Il doppio affondo

Il papa non si è tirato indietro alla Sapienza ma ha seguito i suggerimenti delle autorità italiane. La sua non è stata una scelta libera ma un gesto «magnanimo» per non alimentare tensioni. Lo ha detto ieri il cardinal Bagnasco, che, forte dei 200.000 di San Pietro, rilancia la polemica e in continuità con Ratzinger sceglie il tono duro contro il «settarismo illiberale» che ha imposto la sua «chiassosa volontà».
L'attacco contro il governo è durissimo e riprende i temi recenti al centro dello scontro tra stato laico e chiesa, non ultimo quello sulla legge 194 che, secondo il presidente della Cei, va rivista. Il tema dell'aborto era probabilmente iscritto nel discorso annunciato del papa sulla moratoria della pena di morte e poi modificato. L'intervento mancato di Ratzinger e pubblicato dalla stampa non era certo quello previsto, anche se nessuno o quasi lo ha ricordato. Se ne è fatto carico Bagnasco, che ieri nella sua prolusione per l'apertura del Consiglio episcopale ha portato a termine la missione del papa, confermando il carattere politico del suo discorso per l'apertura dell'anno accademico.
Non un intervento di conciliazione e dialogo tra fede e ragione, ma ancora una volta la sfiducia nei contenuti etici non solo della scienza, ma della politica fuori dalla Chiesa cattolica. Questo il senso della visita di Ratzinger dalla cattedra della Sapienza, al quale il Vaticano non poteva rinunciare, e che adesso si palesa come una mazzata finale a una maggioranza disintegrata e come un'indicazione di voto per le prossime elezioni.
Questo governo, dice Bagnasco, è responsabile del declino e della paura di un'Italia «a pezzi», e che troverà la sua speranza solo nell'enciclica papale «Spe salvi». La speranza è riposta, sostiene il cardinale, nella libertà di coscienza dei deputati cattolici, che devono opporsi a «leggi inique», il che richiede una scelta trasversale rispetto agli schieramenti. La «politica buona» è dunque affidata al voto «insindacabile» di coscienza. Buon centro.
Il cardinale delinea un vero programma di governo e spazia dalle unioni civili, alle quali si oppone in tutte le forme, al divorzio breve, veleno per la famiglia «fondata sul matrimonio tra uomo e donna», per poi passare alla Finanziaria, agli stipendi bassi e alle pensioni. Bagnasco fa riferimento a testimonianze raccolte dalla santa sede, per cui nell'ultimo anno «si sono aggravate le condizioni economiche di molte famiglie» a cui il governo avrebbe dato dato risposte deboli e parziali.
Un intervento a gamba tesa quello del cardinale, poco prima dell'apertura della crisi da parte dell'Udeur di Mastella, che fin dall'inizio ha voluto legare le sue vicende giudiziarie alla devozione per il Vaticano. L'applauso incassato alla camera, commossa dalle sue lacrime, suona adesso come la famosa risata che «vi seppellirà». Si ritorce contro la maggioranza - contro tutta la classe politica - la solidarietà calorosa offerta al ministro della giustizia indagato dalla magistratura e al governatore siciliano, che ha brindato, non da solo, ai suoi cinque anni di condanna per collusione con la mafia.

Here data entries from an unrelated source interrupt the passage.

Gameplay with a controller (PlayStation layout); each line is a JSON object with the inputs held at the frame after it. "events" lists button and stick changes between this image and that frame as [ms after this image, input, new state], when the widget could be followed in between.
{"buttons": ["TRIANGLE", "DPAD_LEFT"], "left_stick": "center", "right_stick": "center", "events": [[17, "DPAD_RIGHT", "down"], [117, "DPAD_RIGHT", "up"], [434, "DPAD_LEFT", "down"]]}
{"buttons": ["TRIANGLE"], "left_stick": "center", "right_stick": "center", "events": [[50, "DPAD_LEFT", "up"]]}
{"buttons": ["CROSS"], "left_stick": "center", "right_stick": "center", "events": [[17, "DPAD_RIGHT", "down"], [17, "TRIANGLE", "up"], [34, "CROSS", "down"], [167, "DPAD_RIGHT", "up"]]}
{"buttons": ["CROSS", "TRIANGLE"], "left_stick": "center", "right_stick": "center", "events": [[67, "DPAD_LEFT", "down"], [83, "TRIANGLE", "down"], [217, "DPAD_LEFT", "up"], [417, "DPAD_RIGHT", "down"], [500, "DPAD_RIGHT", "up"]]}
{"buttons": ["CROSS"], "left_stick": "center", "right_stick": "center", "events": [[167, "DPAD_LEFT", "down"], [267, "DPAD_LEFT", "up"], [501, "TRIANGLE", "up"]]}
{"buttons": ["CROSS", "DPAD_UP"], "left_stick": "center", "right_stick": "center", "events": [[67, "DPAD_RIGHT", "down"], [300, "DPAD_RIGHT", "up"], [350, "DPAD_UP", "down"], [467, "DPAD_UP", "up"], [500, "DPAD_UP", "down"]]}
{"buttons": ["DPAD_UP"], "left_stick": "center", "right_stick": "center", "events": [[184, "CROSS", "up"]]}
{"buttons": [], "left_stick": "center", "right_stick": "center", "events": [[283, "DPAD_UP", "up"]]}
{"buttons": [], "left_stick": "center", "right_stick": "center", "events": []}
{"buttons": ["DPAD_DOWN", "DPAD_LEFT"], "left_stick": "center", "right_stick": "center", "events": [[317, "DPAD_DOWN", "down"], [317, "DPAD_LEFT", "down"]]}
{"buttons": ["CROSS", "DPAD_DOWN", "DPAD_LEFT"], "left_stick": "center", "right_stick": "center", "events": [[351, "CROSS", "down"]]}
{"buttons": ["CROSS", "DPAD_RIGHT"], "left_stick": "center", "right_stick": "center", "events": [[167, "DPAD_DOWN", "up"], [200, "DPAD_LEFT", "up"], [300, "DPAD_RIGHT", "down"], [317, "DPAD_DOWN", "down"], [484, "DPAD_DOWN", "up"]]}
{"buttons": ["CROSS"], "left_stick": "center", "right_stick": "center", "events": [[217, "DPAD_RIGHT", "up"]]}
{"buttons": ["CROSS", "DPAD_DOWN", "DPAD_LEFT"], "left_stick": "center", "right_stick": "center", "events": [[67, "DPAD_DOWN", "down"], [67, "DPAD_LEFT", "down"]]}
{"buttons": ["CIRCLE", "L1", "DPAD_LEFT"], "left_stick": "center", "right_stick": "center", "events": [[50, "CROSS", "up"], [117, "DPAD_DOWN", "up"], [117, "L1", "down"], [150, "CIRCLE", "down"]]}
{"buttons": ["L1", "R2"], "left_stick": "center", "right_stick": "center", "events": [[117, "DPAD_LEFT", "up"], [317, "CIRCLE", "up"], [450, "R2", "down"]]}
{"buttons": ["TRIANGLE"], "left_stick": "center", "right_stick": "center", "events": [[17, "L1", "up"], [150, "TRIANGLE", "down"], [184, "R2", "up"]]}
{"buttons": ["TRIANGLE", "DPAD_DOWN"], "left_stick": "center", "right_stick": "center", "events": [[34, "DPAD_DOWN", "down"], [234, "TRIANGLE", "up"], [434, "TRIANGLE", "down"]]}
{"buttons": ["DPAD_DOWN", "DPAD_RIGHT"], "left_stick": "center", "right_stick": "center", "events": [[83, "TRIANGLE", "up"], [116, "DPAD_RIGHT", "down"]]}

Ha buon gioco Bagnasco con il suo anatema contro il «vuoto di valori» della politica, della morale laica, di fronte allo spettacolo di un paese che vede la fiducia nelle istituzioni crollare clamorosamente. L'Eurispes in un sondaggio reso noto ieri rivela dati impressionanti, non solo riguardo al governo, sceso al 25% dei consensi, ma a tutte le istituzioni, scuola e magistratura comprese. Tra i dati, ce n'è uno che il cardinal Bagnasco ha trascurato di menzionare nell'apocalittico quadro del declino italiano. La Chiesa, che perde dieci punti rispetto all'anno scorso e scende al 49,7%. Non basterà l'enciclica vaticana a ridarci la speranza.